She preceded them into the hall. Brood came last. He closed the door behind him after a swift glance about the room that had been his most private retreat for years.
He was never to set foot inside its walls again. In that single glance he bade farewell to it for ever. It was a hated, unlovely spot. He had spent an age in it during those bitter morning hours, an age of imprisonment.
On the landing below they came upon Lydia. She was seated on a window-ledge, leaning wearily against the casement. She did not rise as they approached, but watched them with steady, smouldering eyes in which there was no friendliness, no compassion. They were her enemies; they had killed the thing she loved.
Brood's eyes met hers for an instant, and then fell before the bitter look they encountered. His shoulders drooped as he passed close by her motionless figure and followed the doctor down the hall to the bedroom door. It opened and closed an instant later and he was with his son.
For a long time Lydia's sombre, piteous gaze hung upon the door through which he had passed and which was closed so cruelly against her, the one who loved him best of all. At last she looked away; her attention was caught by a queer, clicking sound near at hand. She was surprised to find Yvonne Brood standing close beside her, her eyes closed and her fingers telling the beads that ran through her fingers, her lips moving in voiceless prayer.
The girl watched her dully for a few moments, then with growing fascination. The incomprehensible creature was praying! To Lydia this seemed to be the most unnatural thing in all the world. She could not associate prayer with this woman's character; she could not imagine her having been in all her life possessed of a fervent religious thought. It was impossible to think of her as being even hypocritically pious.
Lydia began to experience a strange feeling of irritation. She turned her face away, unwilling to be a witness to this shallow mockery. She was herself innately religious. In her secret soul she resented an appeal to Heaven by this luxurious worldling; she could not bring herself to think of her as anything else. Prayer seemed a profanation on her scarlet lips.
Lydia believed that Frederic had shot himself. She put Yvonne down as the real cause of the calamity that had fallen upon the house. But for her, James Brood never would have had a motive for striking the blow that crushed all desire to live out of the unhappy boy. She had made of her husband an unfeeling monster, and now she prayed!
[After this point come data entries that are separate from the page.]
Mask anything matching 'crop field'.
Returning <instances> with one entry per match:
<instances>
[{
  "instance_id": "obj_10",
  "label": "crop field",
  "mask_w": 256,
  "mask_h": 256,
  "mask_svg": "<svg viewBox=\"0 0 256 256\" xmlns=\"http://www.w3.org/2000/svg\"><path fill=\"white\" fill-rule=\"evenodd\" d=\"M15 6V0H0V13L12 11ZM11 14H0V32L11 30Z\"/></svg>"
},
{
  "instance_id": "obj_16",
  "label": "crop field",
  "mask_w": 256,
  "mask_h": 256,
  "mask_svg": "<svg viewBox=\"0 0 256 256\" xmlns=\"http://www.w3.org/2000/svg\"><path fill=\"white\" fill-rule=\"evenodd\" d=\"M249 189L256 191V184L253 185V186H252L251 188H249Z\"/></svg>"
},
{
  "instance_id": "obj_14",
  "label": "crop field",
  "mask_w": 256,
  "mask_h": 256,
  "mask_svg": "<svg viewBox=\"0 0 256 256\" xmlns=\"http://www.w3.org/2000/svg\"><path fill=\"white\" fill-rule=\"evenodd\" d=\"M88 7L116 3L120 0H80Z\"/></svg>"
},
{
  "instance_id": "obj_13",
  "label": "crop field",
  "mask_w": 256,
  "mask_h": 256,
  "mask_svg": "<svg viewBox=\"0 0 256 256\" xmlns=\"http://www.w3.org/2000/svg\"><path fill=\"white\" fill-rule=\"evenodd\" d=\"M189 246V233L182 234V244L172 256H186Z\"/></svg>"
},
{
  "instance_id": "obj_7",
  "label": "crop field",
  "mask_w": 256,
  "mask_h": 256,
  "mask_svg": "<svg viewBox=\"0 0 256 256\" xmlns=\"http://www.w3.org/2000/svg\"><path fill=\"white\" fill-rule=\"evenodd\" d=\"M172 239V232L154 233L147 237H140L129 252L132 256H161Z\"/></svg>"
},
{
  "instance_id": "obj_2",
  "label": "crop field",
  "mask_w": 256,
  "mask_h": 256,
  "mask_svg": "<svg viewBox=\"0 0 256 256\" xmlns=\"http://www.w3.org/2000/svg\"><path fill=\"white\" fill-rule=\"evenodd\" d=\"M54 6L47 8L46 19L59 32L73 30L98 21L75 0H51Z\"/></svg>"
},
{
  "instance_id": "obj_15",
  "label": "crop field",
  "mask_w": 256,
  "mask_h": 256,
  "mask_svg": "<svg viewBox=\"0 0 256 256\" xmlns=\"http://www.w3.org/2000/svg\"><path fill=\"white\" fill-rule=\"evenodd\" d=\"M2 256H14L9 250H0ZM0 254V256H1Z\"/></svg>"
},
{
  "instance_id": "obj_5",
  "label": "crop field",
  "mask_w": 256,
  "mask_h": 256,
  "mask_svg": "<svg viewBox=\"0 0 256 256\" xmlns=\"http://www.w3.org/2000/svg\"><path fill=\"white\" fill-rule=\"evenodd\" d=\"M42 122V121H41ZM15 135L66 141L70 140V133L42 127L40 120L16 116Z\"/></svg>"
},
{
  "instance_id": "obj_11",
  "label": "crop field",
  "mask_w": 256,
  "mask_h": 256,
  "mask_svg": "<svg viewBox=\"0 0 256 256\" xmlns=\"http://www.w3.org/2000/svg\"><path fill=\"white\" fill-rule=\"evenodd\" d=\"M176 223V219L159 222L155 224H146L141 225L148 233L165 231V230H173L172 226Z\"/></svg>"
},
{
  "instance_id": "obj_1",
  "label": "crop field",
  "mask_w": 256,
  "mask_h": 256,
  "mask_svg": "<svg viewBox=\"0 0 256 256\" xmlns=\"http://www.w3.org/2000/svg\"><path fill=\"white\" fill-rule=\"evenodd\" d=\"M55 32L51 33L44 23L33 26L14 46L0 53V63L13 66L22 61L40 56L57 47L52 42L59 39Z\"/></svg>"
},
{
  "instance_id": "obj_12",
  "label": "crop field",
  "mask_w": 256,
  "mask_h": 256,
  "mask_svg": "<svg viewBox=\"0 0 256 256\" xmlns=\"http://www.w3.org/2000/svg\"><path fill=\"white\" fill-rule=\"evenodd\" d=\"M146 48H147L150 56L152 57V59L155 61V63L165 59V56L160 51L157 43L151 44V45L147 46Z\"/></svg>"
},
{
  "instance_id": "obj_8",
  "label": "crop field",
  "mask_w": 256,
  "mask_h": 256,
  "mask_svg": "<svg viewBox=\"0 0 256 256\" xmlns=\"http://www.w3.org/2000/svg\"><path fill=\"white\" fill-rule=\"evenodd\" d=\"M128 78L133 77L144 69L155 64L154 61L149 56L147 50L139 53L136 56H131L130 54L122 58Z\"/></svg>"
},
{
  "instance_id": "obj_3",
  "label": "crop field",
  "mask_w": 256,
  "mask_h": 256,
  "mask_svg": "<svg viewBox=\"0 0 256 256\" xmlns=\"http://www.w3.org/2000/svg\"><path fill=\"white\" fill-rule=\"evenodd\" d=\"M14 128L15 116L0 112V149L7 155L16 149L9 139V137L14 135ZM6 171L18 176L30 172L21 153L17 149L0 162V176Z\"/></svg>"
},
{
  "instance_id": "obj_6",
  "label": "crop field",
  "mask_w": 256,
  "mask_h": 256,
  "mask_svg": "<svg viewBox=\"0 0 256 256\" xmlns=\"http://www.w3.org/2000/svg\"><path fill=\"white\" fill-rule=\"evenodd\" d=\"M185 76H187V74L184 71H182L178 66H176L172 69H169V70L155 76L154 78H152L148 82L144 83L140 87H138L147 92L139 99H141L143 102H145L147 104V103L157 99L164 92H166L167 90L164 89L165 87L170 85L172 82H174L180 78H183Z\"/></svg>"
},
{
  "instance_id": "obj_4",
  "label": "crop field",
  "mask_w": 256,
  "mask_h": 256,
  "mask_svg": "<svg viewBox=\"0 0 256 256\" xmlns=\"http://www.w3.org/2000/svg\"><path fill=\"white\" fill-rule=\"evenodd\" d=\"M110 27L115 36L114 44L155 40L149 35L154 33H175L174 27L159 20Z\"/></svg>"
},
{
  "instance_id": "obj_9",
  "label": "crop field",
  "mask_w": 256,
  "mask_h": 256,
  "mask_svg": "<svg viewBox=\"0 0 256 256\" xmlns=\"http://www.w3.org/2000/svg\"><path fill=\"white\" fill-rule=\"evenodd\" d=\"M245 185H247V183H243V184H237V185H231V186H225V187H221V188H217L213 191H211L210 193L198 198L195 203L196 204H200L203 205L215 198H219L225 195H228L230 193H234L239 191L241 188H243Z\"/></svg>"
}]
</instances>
She had played with the emotions of two men, and now she begged to be pardoned for her folly! An inexplicable desire to laugh at the plight of the trifler came over the girl, but even as she checked it another and more unaccountable force ordered her to obey the impulse to turn once more to look into the face of her companion.
Yvonne was looking at her. She had ceased telling the beads, and her hands hung limply at her sides. For a full minute, perhaps, the two regarded each other without speaking.
“He is not going to die, Lydia,” said Yvonne gravely.